Des mois plus tard, j’apprenais que j’avais développé une dermatite, une maladie auto-immune qui peut être déclenchée par le stress. C’était également un effet courant de l’exposition aux radiations. Mais ensuite, au camp, j’étais sûr que c’était un cancer.
Tout aussi bien, pensai-je alors. Personne ne se souciait de moi de toute façon, pas mes parents, pas les professeurs. Le gouvernement avait menti à propos de Tchernobyl, disant qu’il était sûr. J’avais joué à l’extérieur tout au long du mois de mai, trempé dans des averses de pluie radioactives, creusant de la saleté radioactive, mangeant de la nourriture radioactive.

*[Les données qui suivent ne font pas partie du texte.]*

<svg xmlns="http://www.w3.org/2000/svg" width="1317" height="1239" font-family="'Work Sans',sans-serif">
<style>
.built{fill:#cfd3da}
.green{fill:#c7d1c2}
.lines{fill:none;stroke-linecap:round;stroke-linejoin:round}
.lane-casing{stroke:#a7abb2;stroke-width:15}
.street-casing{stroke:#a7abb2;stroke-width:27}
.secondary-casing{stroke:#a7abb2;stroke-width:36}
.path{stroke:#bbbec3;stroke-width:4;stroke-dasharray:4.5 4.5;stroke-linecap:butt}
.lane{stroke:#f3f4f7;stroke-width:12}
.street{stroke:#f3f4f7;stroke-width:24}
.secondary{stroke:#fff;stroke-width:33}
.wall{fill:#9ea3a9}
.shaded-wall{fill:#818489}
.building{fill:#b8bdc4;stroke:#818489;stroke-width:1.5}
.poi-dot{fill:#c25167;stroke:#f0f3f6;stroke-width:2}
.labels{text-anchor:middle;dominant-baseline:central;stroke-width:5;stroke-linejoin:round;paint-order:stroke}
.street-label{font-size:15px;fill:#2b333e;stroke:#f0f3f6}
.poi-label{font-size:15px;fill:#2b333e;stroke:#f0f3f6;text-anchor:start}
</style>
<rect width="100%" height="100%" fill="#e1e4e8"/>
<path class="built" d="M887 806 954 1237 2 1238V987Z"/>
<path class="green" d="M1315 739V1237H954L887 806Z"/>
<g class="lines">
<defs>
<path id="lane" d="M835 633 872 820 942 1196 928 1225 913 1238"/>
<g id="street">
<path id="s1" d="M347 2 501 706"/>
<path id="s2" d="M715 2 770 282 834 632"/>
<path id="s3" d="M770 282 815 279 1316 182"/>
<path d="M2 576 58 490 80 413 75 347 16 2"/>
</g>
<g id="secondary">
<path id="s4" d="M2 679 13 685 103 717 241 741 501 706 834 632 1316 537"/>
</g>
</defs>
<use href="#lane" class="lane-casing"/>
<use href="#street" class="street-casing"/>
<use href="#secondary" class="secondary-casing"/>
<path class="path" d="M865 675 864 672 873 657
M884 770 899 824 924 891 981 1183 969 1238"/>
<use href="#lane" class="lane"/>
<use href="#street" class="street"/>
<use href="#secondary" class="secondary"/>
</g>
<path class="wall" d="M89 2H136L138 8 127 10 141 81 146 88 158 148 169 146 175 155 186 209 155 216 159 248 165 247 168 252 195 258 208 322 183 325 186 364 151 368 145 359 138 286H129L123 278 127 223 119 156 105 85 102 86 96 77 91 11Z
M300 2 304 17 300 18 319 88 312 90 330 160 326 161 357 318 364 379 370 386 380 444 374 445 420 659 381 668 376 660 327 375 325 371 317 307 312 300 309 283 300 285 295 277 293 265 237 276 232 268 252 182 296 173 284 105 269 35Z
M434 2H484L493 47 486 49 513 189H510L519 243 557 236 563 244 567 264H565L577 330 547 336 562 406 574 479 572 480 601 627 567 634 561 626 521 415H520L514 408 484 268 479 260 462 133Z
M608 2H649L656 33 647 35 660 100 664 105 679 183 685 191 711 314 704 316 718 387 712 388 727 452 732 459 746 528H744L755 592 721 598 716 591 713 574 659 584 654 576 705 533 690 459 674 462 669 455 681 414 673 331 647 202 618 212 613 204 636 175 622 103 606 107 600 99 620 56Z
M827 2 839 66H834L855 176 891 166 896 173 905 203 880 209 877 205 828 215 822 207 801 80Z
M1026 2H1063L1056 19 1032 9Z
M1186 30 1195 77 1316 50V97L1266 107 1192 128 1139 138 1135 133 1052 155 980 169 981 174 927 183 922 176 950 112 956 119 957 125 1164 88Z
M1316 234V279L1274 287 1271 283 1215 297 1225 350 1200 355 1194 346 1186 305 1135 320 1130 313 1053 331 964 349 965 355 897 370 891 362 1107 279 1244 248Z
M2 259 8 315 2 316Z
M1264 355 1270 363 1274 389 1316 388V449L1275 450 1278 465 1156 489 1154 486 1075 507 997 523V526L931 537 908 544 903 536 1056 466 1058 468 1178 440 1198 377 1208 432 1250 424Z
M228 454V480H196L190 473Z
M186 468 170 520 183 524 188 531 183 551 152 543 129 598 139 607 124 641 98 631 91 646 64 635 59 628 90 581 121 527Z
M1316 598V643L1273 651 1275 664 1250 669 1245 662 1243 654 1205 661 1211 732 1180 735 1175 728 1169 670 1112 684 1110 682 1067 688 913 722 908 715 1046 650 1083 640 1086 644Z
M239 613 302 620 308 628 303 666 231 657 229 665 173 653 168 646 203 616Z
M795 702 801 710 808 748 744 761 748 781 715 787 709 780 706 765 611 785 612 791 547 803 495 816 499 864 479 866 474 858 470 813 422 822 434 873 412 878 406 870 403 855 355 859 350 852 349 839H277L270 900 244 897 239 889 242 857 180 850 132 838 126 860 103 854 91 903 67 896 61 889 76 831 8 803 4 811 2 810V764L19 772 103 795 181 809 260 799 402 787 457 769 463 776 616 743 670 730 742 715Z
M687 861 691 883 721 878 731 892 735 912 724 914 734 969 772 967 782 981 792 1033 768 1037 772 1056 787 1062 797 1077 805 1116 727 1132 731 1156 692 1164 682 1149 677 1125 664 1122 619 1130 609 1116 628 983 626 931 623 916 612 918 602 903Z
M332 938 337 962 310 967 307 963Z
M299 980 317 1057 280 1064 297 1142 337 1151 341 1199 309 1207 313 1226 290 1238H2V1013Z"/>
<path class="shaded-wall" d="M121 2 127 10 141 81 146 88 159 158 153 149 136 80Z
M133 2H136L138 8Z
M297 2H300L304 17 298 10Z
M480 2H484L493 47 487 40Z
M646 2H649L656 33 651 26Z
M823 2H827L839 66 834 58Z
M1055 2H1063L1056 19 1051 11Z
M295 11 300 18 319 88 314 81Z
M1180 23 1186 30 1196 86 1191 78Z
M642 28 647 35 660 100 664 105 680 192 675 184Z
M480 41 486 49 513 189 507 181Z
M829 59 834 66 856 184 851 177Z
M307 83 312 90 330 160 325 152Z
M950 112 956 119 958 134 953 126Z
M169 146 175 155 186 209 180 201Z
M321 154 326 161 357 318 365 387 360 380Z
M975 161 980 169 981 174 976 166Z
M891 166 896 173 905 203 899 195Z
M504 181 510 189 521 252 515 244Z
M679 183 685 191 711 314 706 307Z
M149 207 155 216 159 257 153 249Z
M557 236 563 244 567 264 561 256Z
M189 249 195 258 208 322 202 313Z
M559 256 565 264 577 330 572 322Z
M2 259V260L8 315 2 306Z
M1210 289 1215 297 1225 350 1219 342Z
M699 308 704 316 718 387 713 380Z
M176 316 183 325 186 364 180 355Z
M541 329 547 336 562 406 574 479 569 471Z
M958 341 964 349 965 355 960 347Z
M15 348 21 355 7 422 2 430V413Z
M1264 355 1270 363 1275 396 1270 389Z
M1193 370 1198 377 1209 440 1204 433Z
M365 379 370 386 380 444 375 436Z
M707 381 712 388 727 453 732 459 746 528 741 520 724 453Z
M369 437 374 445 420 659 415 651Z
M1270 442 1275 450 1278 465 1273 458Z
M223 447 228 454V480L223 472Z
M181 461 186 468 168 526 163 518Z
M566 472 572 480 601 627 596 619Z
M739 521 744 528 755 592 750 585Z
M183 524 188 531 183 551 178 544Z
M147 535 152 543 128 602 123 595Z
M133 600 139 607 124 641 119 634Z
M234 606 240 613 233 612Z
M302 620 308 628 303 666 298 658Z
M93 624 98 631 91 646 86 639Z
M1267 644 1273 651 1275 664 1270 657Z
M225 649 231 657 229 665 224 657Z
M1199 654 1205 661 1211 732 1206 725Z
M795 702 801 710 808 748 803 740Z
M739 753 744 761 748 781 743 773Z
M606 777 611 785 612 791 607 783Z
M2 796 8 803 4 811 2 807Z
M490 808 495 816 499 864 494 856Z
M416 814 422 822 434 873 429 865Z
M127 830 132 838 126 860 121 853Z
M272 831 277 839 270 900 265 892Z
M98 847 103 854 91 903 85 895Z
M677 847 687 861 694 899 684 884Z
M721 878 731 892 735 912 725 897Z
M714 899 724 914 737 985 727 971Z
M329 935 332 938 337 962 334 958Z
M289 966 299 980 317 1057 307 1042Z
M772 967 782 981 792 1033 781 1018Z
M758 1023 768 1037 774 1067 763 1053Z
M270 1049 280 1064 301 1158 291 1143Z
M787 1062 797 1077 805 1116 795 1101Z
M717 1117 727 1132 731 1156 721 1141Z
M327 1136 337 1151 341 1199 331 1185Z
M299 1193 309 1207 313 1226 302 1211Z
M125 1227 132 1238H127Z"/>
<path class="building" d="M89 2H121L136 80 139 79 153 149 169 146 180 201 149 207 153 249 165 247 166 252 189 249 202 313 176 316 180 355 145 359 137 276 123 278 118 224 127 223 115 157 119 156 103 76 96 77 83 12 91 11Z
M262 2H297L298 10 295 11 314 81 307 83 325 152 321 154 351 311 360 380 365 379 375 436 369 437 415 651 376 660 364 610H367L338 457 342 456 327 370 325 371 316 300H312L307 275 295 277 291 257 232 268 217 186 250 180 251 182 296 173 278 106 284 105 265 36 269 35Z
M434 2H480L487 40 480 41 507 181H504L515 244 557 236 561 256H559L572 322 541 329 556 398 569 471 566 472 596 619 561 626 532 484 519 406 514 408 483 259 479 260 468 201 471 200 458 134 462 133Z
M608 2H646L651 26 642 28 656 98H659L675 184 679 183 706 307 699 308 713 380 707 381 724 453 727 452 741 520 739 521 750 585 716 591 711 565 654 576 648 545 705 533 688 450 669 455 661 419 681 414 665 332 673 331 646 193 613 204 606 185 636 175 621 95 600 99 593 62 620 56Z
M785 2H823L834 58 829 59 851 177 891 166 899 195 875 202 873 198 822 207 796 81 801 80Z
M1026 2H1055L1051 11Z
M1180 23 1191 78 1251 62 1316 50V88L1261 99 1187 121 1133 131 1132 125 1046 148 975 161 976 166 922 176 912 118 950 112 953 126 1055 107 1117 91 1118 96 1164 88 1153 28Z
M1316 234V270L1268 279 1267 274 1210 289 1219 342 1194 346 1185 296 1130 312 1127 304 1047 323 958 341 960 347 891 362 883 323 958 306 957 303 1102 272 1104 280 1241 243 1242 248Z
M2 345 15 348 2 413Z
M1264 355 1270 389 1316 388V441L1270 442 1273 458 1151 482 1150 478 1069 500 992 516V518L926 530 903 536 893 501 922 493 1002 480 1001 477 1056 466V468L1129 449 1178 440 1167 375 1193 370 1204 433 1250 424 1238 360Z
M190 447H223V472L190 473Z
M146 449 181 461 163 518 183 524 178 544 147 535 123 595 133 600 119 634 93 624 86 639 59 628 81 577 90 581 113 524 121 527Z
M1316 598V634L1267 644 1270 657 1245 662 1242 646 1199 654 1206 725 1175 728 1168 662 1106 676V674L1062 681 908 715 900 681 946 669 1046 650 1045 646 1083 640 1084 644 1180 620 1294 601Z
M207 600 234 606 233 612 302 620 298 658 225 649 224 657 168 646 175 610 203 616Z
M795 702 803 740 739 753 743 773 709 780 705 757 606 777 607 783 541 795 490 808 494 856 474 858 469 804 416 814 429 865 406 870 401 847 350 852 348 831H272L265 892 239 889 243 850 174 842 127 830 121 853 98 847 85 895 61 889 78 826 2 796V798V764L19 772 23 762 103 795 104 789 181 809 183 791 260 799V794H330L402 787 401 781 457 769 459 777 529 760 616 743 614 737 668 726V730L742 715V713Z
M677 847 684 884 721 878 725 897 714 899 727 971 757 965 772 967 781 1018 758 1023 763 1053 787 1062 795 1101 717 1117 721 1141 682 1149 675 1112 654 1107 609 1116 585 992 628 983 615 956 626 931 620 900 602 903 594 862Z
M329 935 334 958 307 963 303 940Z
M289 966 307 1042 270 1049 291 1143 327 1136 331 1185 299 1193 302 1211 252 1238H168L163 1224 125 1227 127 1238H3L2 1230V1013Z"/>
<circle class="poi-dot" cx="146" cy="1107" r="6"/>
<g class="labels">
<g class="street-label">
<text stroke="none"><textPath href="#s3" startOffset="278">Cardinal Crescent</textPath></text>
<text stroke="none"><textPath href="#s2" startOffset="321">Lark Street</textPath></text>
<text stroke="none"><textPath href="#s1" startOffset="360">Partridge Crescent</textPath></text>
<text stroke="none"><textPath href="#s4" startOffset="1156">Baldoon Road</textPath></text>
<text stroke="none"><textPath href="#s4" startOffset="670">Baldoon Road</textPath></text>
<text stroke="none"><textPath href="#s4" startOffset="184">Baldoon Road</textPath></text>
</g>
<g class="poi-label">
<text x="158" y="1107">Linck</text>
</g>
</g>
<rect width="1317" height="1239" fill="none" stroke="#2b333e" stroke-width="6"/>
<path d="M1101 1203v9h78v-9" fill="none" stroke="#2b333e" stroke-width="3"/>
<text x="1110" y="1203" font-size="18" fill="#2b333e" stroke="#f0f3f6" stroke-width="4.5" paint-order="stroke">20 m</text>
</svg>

Après une vie de douleur, un diagnostic
Masha Gessen du New Yorker a critiqué la représentation de Tchernobyl des responsables soviétiques comme irréaliste et humaine. Les Soviétiques ne remettraient pas en cause la position officielle du parti, comme le fait le chimiste Valery Legasov (Jared Harris) dans la série, en demandant: « Est-ce vraiment ainsi que cela fonctionne? »
» Le fait est, écrit Gessen, que s’il ne savait pas comment cela fonctionnait, il n’aurait jamais eu de laboratoire. »De même, Ulana Khomyuk, interprétée par Emily Watson, était différente des scientifiques soviétiques qu’elle était censée représenter. Au lieu de cela, elle cherche la vérité et dit la vérité au pouvoir, a écrit Gessen, « semble incarner tous les fantasmes hollywoodiens possibles. »

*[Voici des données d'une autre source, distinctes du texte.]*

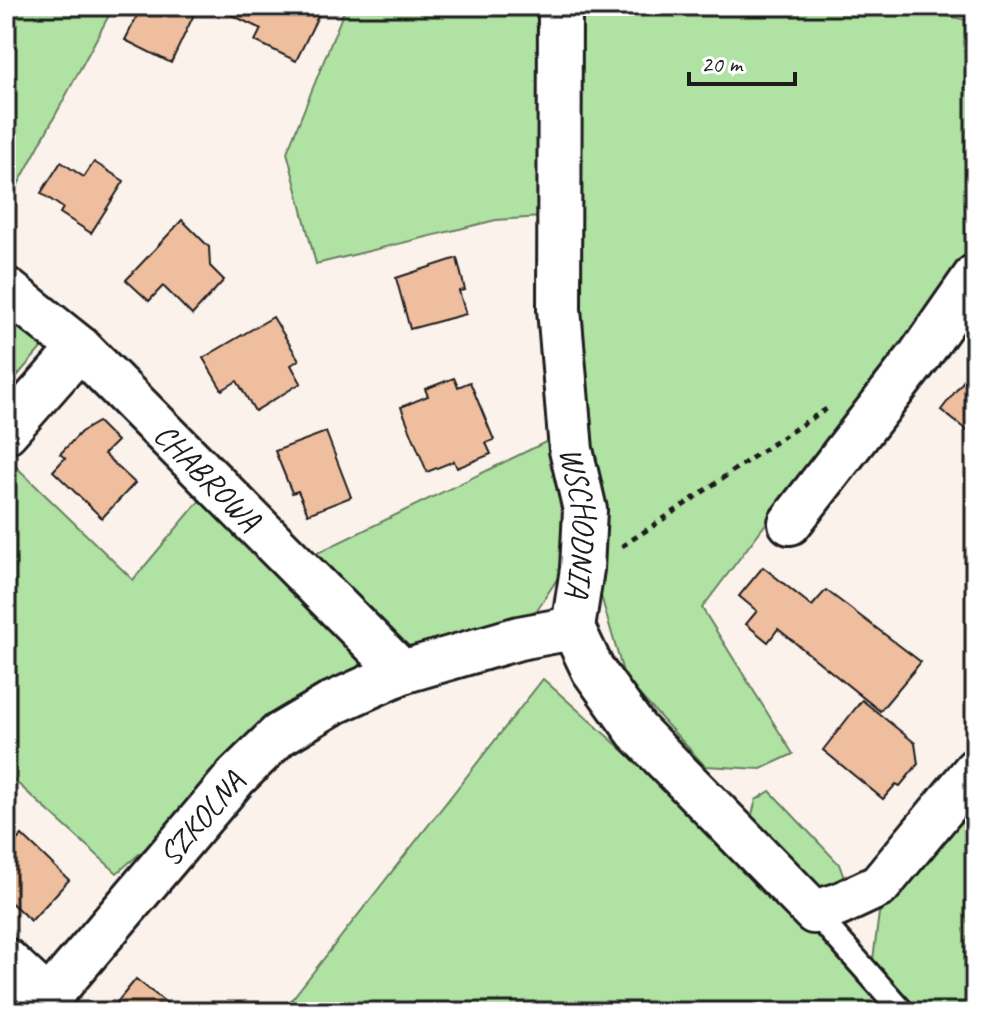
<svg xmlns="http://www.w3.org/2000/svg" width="981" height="1018" font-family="Caveat,sans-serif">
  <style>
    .green { fill: #b0e2a3; stroke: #667f60; stroke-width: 2 }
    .building { fill: #efbe9f; stroke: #1c1c1c; stroke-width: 2 }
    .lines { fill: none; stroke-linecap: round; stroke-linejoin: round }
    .lane-casing { stroke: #1c1c1c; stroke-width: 28 }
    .street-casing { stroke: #1c1c1c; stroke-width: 48 }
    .path { stroke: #1c1c1c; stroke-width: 5; stroke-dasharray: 6 6; stroke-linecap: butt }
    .lane { stroke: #fff; stroke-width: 22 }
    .street { stroke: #fff; stroke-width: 42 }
    .labels { text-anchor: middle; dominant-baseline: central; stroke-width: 6; stroke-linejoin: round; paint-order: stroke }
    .street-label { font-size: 32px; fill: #1c1c1c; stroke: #fff }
  </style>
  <rect width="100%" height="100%" fill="#fcf2ec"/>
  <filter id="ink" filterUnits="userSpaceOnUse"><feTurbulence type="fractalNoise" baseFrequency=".0125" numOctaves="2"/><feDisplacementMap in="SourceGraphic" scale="16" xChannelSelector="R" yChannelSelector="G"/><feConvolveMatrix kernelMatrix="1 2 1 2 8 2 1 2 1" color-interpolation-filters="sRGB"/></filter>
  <g filter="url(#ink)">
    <!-- green -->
    <g class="green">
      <polygon points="6,6 114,6 6,207"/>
      <polygon points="346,6 538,6 542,217 496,220 316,264 287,152"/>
      <polygon points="571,6 905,6 975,22 975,247 702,608 793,754 761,769 705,766 625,679 597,582 605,566 586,453 581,368"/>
      <polygon points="6,313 42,347 6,389"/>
      <polygon points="554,438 574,553 537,610 475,642 406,648 307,558"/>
      <polygon points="7,458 133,580 206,493 367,659 117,873 6,773"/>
      <polygon points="543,679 681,802 797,913 886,1012 282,1012"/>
      <polygon points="770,791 839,864 845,881 834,888 810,886 751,818 756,800"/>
      <polygon points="975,795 975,1012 919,1012 873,960 879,913"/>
    </g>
    <!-- building -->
    <g class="building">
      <polygon points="142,6 198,6 171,63 125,40"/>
      <polygon points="213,6 323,6 296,61 255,41 261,29"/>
      <polygon points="61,162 84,177 94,162 124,181 91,233 60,213 63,208 41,193"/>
      <polygon points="182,220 209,247 210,266 224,280 192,315 163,286 149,301 126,280"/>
      <polygon points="457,258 465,290 459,291 466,314 410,329 396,278"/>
      <polygon points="273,317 299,360 291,365 301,383 255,411 237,381 222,390 203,358"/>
      <polygon points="975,366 975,437 941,410"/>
      <polygon points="454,378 458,387 470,382 494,440 486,443 491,454 457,468 454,461 427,472 401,407 428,396 425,389"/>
      <polygon points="98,422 117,441 104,454 135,483 102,518 53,471 65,458 60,454 81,432"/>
      <polygon points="326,432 351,497 308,514 298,491 292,493 275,451"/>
      <polygon points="763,567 812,606 826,590 921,662 880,711 778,629 768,642 746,624 757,611 739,596"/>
      <polygon points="862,700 915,743 918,764 900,786 896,784 883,799 823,750"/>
      <polygon points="22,835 69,880 31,921 6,898 6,851"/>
      <polygon points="136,979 178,1012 109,1012"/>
    </g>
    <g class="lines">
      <!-- lane casing -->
      <g class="lane-casing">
        <polyline id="lane" points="814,912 903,1012"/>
      </g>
      <!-- street casing -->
      <g class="street-casing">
        <g id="street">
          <path id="s1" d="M560 6 559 309 571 450 585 510 582 569 573 628 593 670 637 731 814 912 838 905 879 886 975 770"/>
          <path id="s2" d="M6 289 80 348 402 672"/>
          <polyline points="6,432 80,348"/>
          <polyline points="790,523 920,355 975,276"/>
          <polyline points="6,960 48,999"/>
          <path id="s3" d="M37 1012 236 777 279 735 333 703 402 672 519 638 573 628"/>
        </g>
      </g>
      <!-- path -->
      <g class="path">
        <polyline points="961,6 975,9"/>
        <path d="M622 546C693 501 759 450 830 407"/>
      </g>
      <!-- lane -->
      <use href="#lane" class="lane"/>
      <!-- street -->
      <use href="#street" class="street"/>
    </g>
  </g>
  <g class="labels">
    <!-- street labels -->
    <g class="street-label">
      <text stroke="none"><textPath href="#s2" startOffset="276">CHABROWA</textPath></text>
      <text stroke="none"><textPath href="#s1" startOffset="518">WSCHODNIA</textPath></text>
      <text stroke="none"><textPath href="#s3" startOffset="254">SZKOLNA</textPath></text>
    </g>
  </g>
  <!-- margin -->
  <rect width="981" height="1018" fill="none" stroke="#fff" stroke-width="32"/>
  <rect x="16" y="16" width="949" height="986" fill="none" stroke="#1c1c1c" stroke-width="3" filter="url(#ink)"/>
  <!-- scale -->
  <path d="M689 72v12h106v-12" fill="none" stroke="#1c1c1c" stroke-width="4"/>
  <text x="701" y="72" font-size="24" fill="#1c1c1c" stroke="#ffffff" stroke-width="6" paint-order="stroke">20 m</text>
</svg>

En effet, en 1986, je n’ai vu que des regards vides et des lèvres supérieures raides des adultes responsables. C’est pourquoi je suis si reconnaissant à Tchernobyl pour chacun de ces écarts par rapport au scénario soviétique. Enfin, je regardais les réactions que j’avais envie de voir quand j’avais 10 ans. Quelqu’un à l’époque aurait dû frapper sur la table, s’en prendre aux mensonges du gouvernement, crier sur les hypocrites. Parce que personne ne l’a fait, mes propres émotions semblaient capricieuses. Parce que personne n’a jamais montré de remords, mes griefs semblaient injustifiés. Regarder la série ressemblait à recevoir un diagnostic pour une maladie subtile mais dévastatrice, difficile à apprécier ou même à croire pour ceux qui ne sont pas affligés. C’était validant.
Pour les téléspectateurs occidentaux, l’émission invite à une comparaison à la baisse. Les États-Unis sont tellement meilleurs que l’URSS, le gouvernement transparent et responsable devant le peuple. Tchernobyl ne pourrait jamais leur arriver.